With the CAD widening, India needs dollars to finance it. This is where it gets worse for the rupee. Foreign portfolio flows are a key source of dollars. Foreign Direct Investment (FDI) has remained resilient. Net FDI flows in the first nine months of FY22 were $ 26.7 billion. Portfolio flows totalled a negative $ 1.86 billion up to December. Since January, foreign investors have pulled out $ 11 billion from domestic equity and bond markets.

The upshot is that dollars will flow out of India this year, thereby making it a challenge to finance the CAD. This will reflect in the forex reserves which may fall, the note said.

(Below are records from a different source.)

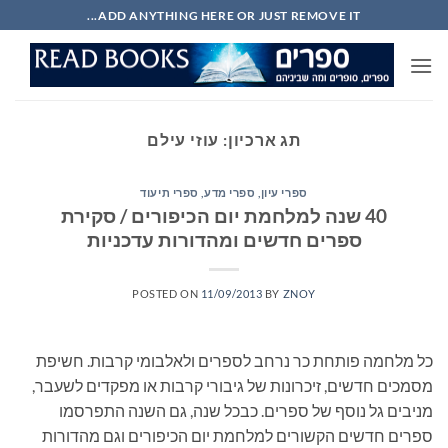
Ski
ADD ANYTHING HERE OR JUST REMOVE IT...
t
conten
תג ארכיון:
עוזי עילם
ספרי עיון, ספרי מדע, ספרי תיעוד
40 שנה למלחמת יום הכיפורים / סקירת
ספרים חדשים ומהדורות עדכניות
POSTED ON
11/09/2013
BY
ZNOY
כל מלחמה פותחת כר נרחב לספרים ולאלבומי קרבות. חשיפת
מסמכים חדשים, זיכרונות של גיבורי קרבות או מפקדים לשעבר,
מניבים גל נוסף של ספרים. כבכל שנה, גם השנה התפרסמו
ספרים חדשים הקשורים למלחמת יום הכיפורים וגם מהדורות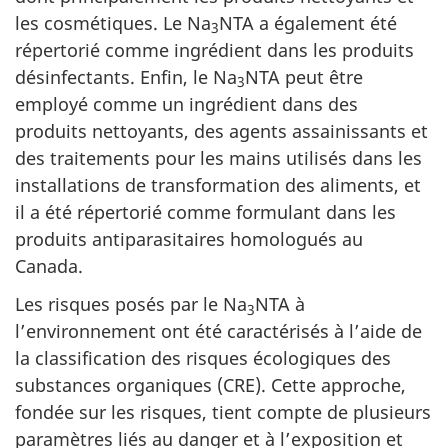
les cosmétiques. Le Na
NTA a également été
3
répertorié comme ingrédient dans les produits
désinfectants. Enfin, le Na
NTA peut être
3
employé comme un ingrédient dans des
produits nettoyants, des agents assainissants et
des traitements pour les mains utilisés dans les
installations de transformation des aliments, et
il a été répertorié comme formulant dans les
produits antiparasitaires homologués au
Canada.
Les risques posés par le Na
NTA à
3
l’environnement ont été caractérisés à l’aide de
la classification des risques écologiques des
substances organiques (CRE). Cette approche,
fondée sur les risques, tient compte de plusieurs
paramètres liés au danger et à l’exposition et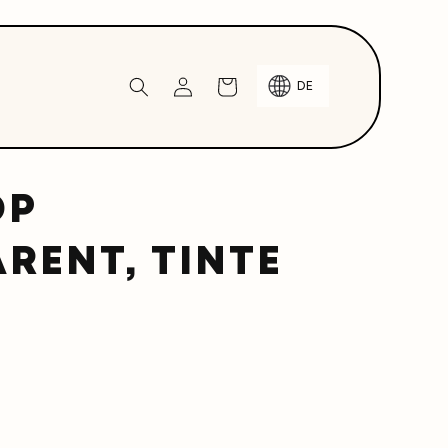
Einloggen
Warenkorb
DE
OP
RENT, TINTE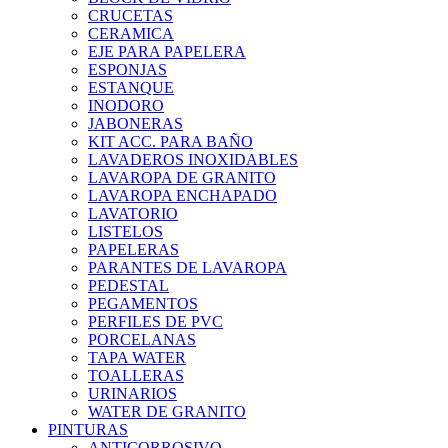
CRUCETAS
CERAMICA
EJE PARA PAPELERA
ESPONJAS
ESTANQUE
INODORO
JABONERAS
KIT ACC. PARA BAÑO
LAVADEROS INOXIDABLES
LAVAROPA DE GRANITO
LAVAROPA ENCHAPADO
LAVATORIO
LISTELOS
PAPELERAS
PARANTES DE LAVAROPA
PEDESTAL
PEGAMENTOS
PERFILES DE PVC
PORCELANAS
TAPA WATER
TOALLERAS
URINARIOS
WATER DE GRANITO
PINTURAS
ANTICORROSIVO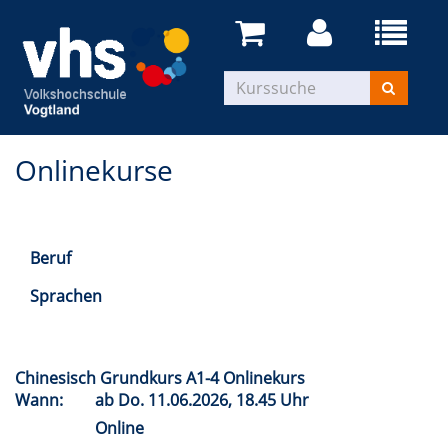
Onlinekurse
Beruf
Sprachen
Chinesisch Grundkurs A1-4 Onlinekurs
Wann:
ab
Do.
11.06.2026, 18.45 Uhr
Online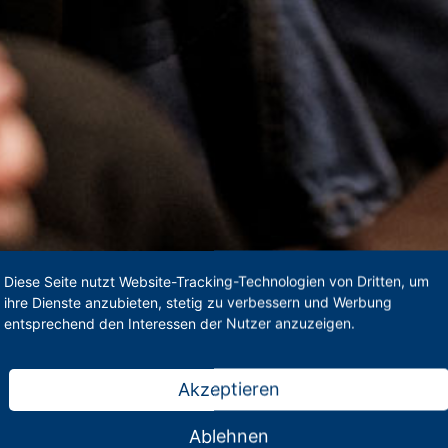
Diese Seite nutzt Website-Tracking-Technologien von Dritten, um
ihre Dienste anzubieten, stetig zu verbessern und Werbung
entsprechend den Interessen der Nutzer anzuzeigen.
Akzeptieren
Ablehnen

Foreign investors have turned against emerging market economies in the wake of the Russia-Ukraine war, and India too belongs to the risky camp of emerging markets. With the Reserve Bank of India (RBI) reluctant to tighten policy despite an increase in inflation, foreign investors see little reason to buy Indian bonds too, it said.

Ergo, dollar inflows into the bond market, too, is likely to be muted.

Sentinel at the gate

Forex market participants are putting their faith in the Reserve Bank of India (RBI) to keep the rupee from falling to an uncomfortable level. Economists believe that the central bank would increase its interventions in the market, emboldened by a record stockpile of forex reserves.

The RBI has turned net seller of dollars since November last year in the market. The more than $ 1 billion fall in forex assets last week points to the central bank’s likely intervention. Even so, historically the RBI has been careful in its forex market operations. That is because the central bank couldn’t support the rupee in 2013 when the currency fell a whopping 6 percent in a single month after the US Federal Reserve announced its tapering.

An encore of the same is unlikely now but it would be foolhardy to expect the RBI to defend a particular level of the rupee steadfastly.

The rupee has everything going wrong for it this year. Its depreciation is a given, although the extent of the rupee’s pain would depend on the RBI’s approach to the market in the coming months.